→ **Excerpted records**
+-------+

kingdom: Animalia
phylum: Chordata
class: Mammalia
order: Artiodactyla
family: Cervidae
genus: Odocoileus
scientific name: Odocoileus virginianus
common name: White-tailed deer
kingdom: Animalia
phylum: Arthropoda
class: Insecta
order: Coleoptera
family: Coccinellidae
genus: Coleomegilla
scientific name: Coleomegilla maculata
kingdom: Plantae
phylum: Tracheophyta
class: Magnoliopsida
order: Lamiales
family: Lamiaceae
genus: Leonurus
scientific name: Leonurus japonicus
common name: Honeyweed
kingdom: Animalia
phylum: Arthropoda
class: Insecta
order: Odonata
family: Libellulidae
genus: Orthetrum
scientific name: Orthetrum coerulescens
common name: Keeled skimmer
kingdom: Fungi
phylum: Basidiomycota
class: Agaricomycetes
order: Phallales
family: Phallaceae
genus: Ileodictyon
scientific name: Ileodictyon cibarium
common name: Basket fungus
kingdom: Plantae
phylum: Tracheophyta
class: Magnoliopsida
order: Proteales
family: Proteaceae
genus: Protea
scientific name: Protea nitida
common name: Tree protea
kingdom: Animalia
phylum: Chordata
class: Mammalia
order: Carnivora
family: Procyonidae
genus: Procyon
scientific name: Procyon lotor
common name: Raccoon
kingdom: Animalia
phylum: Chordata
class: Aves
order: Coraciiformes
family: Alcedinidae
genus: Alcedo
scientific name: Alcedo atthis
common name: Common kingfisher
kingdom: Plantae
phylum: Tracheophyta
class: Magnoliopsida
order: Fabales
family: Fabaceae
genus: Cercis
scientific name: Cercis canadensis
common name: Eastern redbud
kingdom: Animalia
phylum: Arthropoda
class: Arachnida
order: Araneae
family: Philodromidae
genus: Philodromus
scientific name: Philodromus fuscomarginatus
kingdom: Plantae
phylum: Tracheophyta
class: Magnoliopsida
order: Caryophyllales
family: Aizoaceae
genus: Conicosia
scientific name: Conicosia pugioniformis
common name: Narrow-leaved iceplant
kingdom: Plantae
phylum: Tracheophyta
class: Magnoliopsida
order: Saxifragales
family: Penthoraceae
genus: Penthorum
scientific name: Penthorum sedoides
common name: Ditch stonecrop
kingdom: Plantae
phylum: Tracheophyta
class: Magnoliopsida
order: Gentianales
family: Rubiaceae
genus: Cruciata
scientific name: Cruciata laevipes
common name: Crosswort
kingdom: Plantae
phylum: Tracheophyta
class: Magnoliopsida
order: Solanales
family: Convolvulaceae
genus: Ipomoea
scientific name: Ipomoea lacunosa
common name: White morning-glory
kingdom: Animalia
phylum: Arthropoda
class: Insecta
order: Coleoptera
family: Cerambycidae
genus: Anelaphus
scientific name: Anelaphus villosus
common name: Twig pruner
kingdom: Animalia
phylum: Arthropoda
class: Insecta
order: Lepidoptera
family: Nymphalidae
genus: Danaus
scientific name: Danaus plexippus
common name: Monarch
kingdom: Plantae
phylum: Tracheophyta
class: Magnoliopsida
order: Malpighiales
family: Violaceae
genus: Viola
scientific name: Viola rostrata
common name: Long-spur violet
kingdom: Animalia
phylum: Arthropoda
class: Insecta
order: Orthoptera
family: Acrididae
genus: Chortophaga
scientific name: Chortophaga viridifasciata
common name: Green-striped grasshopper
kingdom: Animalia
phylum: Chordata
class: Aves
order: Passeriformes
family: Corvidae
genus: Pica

+-------+

Render the lines of all the items above as one numbered list, omitting any blank lines.

→ **Answer for this exercise**
1. kingdom: Animalia
2. phylum: Chordata
3. class: Mammalia
4. order: Artiodactyla
5. family: Cervidae
6. genus: Odocoileus
7. scientific name: Odocoileus virginianus
8. common name: White-tailed deer
9. kingdom: Animalia
10. phylum: Arthropoda
11. class: Insecta
12. order: Coleoptera
13. family: Coccinellidae
14. genus: Coleomegilla
15. scientific name: Coleomegilla maculata
16. kingdom: Plantae
17. phylum: Tracheophyta
18. class: Magnoliopsida
19. order: Lamiales
20. family: Lamiaceae
21. genus: Leonurus
22. scientific name: Leonurus japonicus
23. common name: Honeyweed
24. kingdom: Animalia
25. phylum: Arthropoda
26. class: Insecta
27. order: Odonata
28. family: Libellulidae
29. genus: Orthetrum
30. scientific name: Orthetrum coerulescens
31. common name: Keeled skimmer
32. kingdom: Fungi
33. phylum: Basidiomycota
34. class: Agaricomycetes
35. order: Phallales
36. family: Phallaceae
37. genus: Ileodictyon
38. scientific name: Ileodictyon cibarium
39. common name: Basket fungus
40. kingdom: Plantae
41. phylum: Tracheophyta
42. class: Magnoliopsida
43. order: Proteales
44. family: Proteaceae
45. genus: Protea
46. scientific name: Protea nitida
47. common name: Tree protea
48. kingdom: Animalia
49. phylum: Chordata
50. class: Mammalia
51. order: Carnivora
52. family: Procyonidae
53. genus: Procyon
54. scientific name: Procyon lotor
55. common name: Raccoon
56. kingdom: Animalia
57. phylum: Chordata
58. class: Aves
59. order: Coraciiformes
60. family: Alcedinidae
61. genus: Alcedo
62. scientific name: Alcedo atthis
63. common name: Common kingfisher
64. kingdom: Plantae
65. phylum: Tracheophyta
66. class: Magnoliopsida
67. order: Fabales
68. family: Fabaceae
69. genus: Cercis
70. scientific name: Cercis canadensis
71. common name: Eastern redbud
72. kingdom: Animalia
73. phylum: Arthropoda
74. class: Arachnida
75. order: Araneae
76. family: Philodromidae
77. genus: Philodromus
78. scientific name: Philodromus fuscomarginatus
79. kingdom: Plantae
80. phylum: Tracheophyta
81. class: Magnoliopsida
82. order: Caryophyllales
83. family: Aizoaceae
84. genus: Conicosia
85. scientific name: Conicosia pugioniformis
86. common name: Narrow-leaved iceplant
87. kingdom: Plantae
88. phylum: Tracheophyta
89. class: Magnoliopsida
90. order: Saxifragales
91. family: Penthoraceae
92. genus: Penthorum
93. scientific name: Penthorum sedoides
94. common name: Ditch stonecrop
95. kingdom: Plantae
96. phylum: Tracheophyta
97. class: Magnoliopsida
98. order: Gentianales
99. family: Rubiaceae
100. genus: Cruciata
101. scientific name: Cruciata laevipes
102. common name: Crosswort
103. kingdom: Plantae
104. phylum: Tracheophyta
105. class: Magnoliopsida
106. order: Solanales
107. family: Convolvulaceae
108. genus: Ipomoea
109. scientific name: Ipomoea lacunosa
110. common name: White morning-glory
111. kingdom: Animalia
112. phylum: Arthropoda
113. class: Insecta
114. order: Coleoptera
115. family: Cerambycidae
116. genus: Anelaphus
117. scientific name: Anelaphus villosus
118. common name: Twig pruner
119. kingdom: Animalia
120. phylum: Arthropoda
121. class: Insecta
122. order: Lepidoptera
123. family: Nymphalidae
124. genus: Danaus
125. scientific name: Danaus plexippus
126. common name: Monarch
127. kingdom: Plantae
128. phylum: Tracheophyta
129. class: Magnoliopsida
130. order: Malpighiales
131. family: Violaceae
132. genus: Viola
133. scientific name: Viola rostrata
134. common name: Long-spur violet
135. kingdom: Animalia
136. phylum: Arthropoda
137. class: Insecta
138. order: Orthoptera
139. family: Acrididae
140. genus: Chortophaga
141. scientific name: Chortophaga viridifasciata
142. common name: Green-striped grasshopper
143. kingdom: Animalia
144. phylum: Chordata
145. class: Aves
146. order: Passeriformes
147. family: Corvidae
148. genus: Pica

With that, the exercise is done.